1. An external preparation containing:

a pharmacologically active component;

an edetic acid salt; and

substantially no water.

2. An external preparation according to claim 1,

wherein the edetic acid salt is one or more selected from the group consisting of disodium edetate, trisodium edetate and tetrasodium edetate.

3. An external preparation according to claim 1,

which contains the edetic acid salt at 0.01 to 2 wt % based on the total weight.

4. An external preparation according to claim 1,

wherein the pharmacologically active component is an anti-inflammatory drug.

5. An external preparation according to claim 4,

wherein the anti-inflammatory drug is at least one selected from the group consisting of non-steroidal anti-inflammatory analgesics, disease modifying antirheumatic drugs and cytokine blockers.

6. An external preparation according to claim 5,

wherein the non-steroidal anti-inflammatory analgesic is at least one selected from the group consisting of indomethacin, ketoprofen, diclofenac, flurbiprofen, felbinac, ibuprofen, suprofen, tiaprofen, loxoprofen, celecoxib, rofecoxib, meloxicam and valdecoxib.

7. An external preparation according to claim 1,

which further contains either or both a polyglycerin fatty acid ester and/or aluminum hydroxide.

8. An external preparation according to claim 1,

which further contains a base that dissolves or disperses the pharmacologically active component and edetic acid salt.

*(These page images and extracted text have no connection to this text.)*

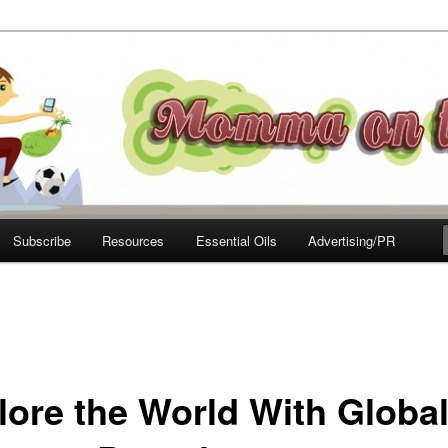
e Move
Subscribe
Resources
Essential Oils
Advertising/PR
lore the World With Global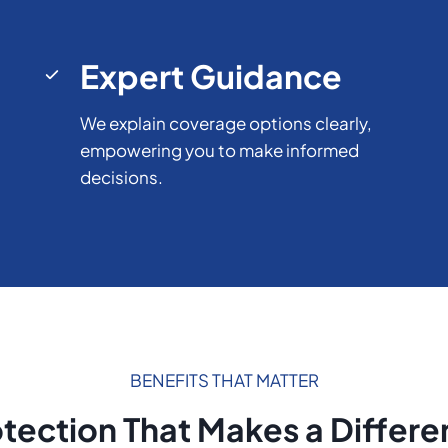
Expert Guidance
We explain coverage options clearly,
empowering you to make informed
decisions.
BENEFITS THAT MATTER
tection That Makes a Differ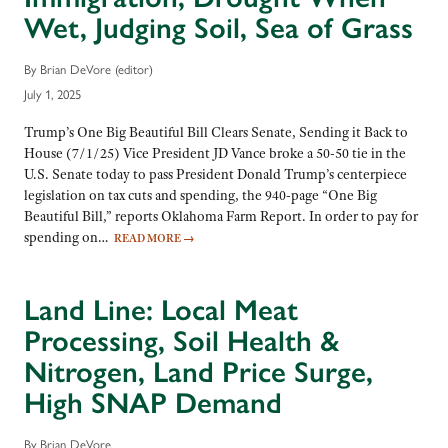
Wet, Judging Soil, Sea of Grass
By Brian DeVore (editor)
July 1, 2025
Trump’s One Big Beautiful Bill Clears Senate, Sending it Back to
House (7/1/25) Vice President JD Vance broke a 50-50 tie in the
U.S. Senate today to pass President Donald Trump’s centerpiece
legislation on tax cuts and spending, the 940-page “One Big
Beautiful Bill,” reports Oklahoma Farm Report. In order to pay for
spending on…
READ MORE
→
Land Line: Local Meat
Processing, Soil Health &
Nitrogen, Land Price Surge,
High SNAP Demand
By Brian DeVore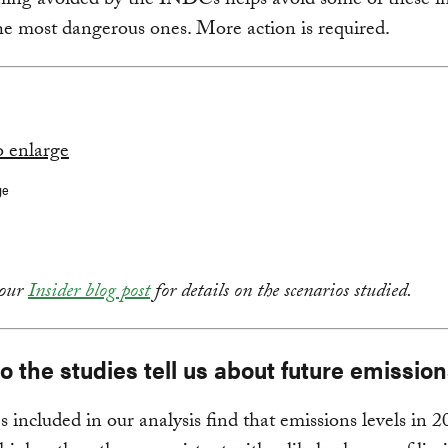
ing avoided by the INDCs helps avoid some of these i
he most dangerous ones. More action is required.
ge
 our
Insider blog post
for details on the scenarios studied.
 the studies tell us about future emissio
es included in our analysis find that emissions levels in 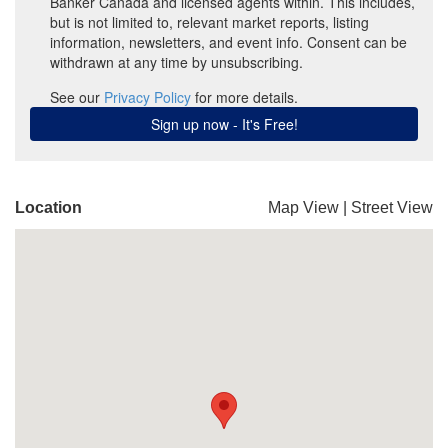
Location
Map View
|
Street View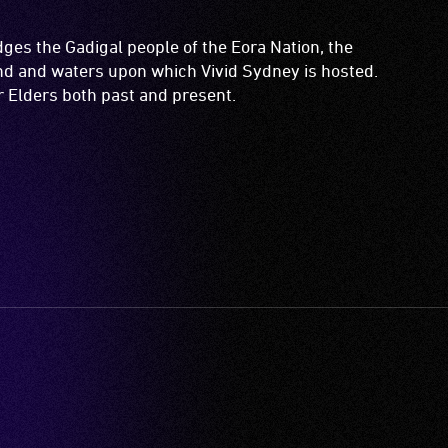
es the Gadigal people of the Eora Nation, the
and and waters upon which Vivid Sydney is hosted.
ir Elders both past and present.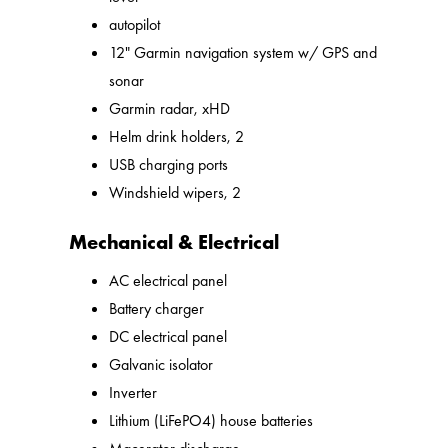
autopilot
12" Garmin navigation system w/ GPS and
sonar
Garmin radar, xHD
Helm drink holders, 2
USB charging ports
Windshield wipers, 2
Mechanical & Electrical
AC electrical panel
Battery charger
DC electrical panel
Galvanic isolator
Inverter
Lithium (LiFePO4) house batteries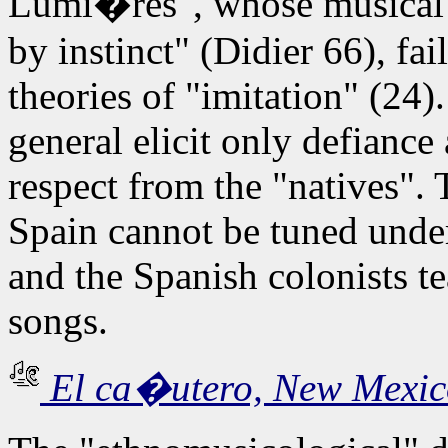
Lumi�res", whose musical m
by instinct" (Didier 66), fa
theories of "imitation" (24
general elicit only defiance
respect from the "natives". 
Spain cannot be tuned under
and the Spanish colonists te
songs.
El ca�utero, New Mexic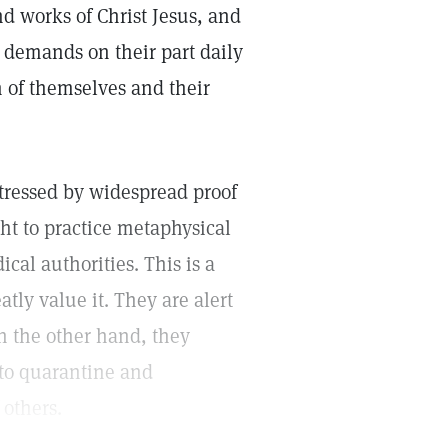
and works of Christ Jesus, and
s demands on their part daily
on of themselves and their
tressed by widespread proof
ght to practice metaphysical
al authorities. This is a
tly value it. They are alert
 on the other hand, they
to quarantine and
 others.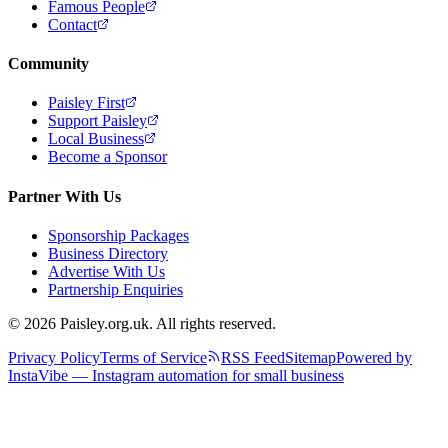
Famous People
Contact
Community
Paisley First
Support Paisley
Local Business
Become a Sponsor
Partner With Us
Sponsorship Packages
Business Directory
Advertise With Us
Partnership Enquiries
© 2026 Paisley.org.uk. All rights reserved.
Privacy Policy
Terms of Service
RSS Feed
Sitemap
Powered by
InstaVibe — Instagram automation for small business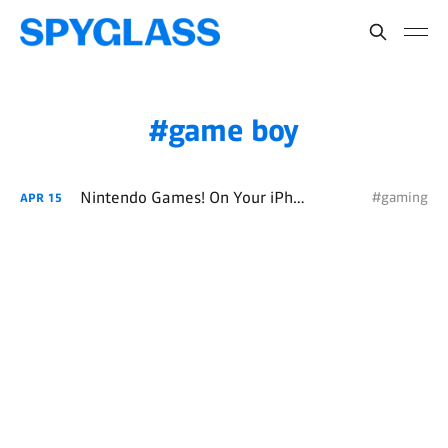
game boy
Nintendo Games! On Your iPhone!
#gaming
APR
15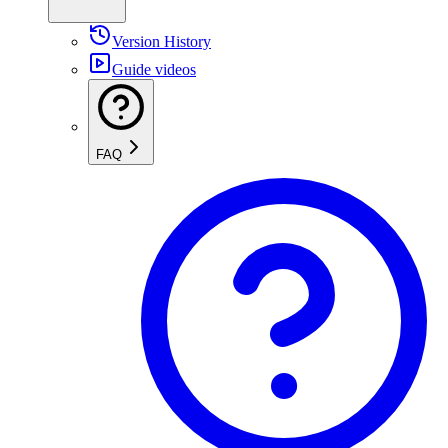
Version History
Guide videos
FAQ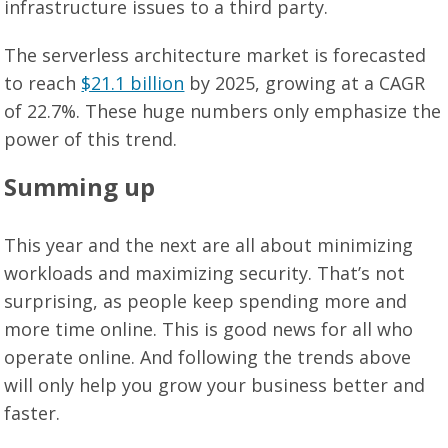
infrastructure issues to a third party.
The serverless architecture market is forecasted
to reach
$21.1 billion
by 2025, growing at a CAGR
of 22.7%. These huge numbers only emphasize the
power of this trend.
Summing up
This year and the next are all about minimizing
workloads and maximizing security. That’s not
surprising, as people keep spending more and
more time online. This is good news for all who
operate online. And following the trends above
will only help you grow your business better and
faster.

9. An external preparation according to claim 8,

wherein the base contains at least one substance selected from the group consisting of natural rubber, synthetic isoprene rubber, polyisobutylene, polyvinyl ether, polyurethane, polyisoprene, polybutadiene, styrene-butadiene copolymer, styrene-isoprene copolymer, styrene-isoprene-styrene block copolymer, acrylic pressure-sensitive adhesives and silicone-based pressure-sensitive adhesives.

10. An adhesive patch comprising:

a pressure-sensitive adhesive layer including an external preparation according to claim 8; and

a backing bearing the pressure-sensitive adhesive layer.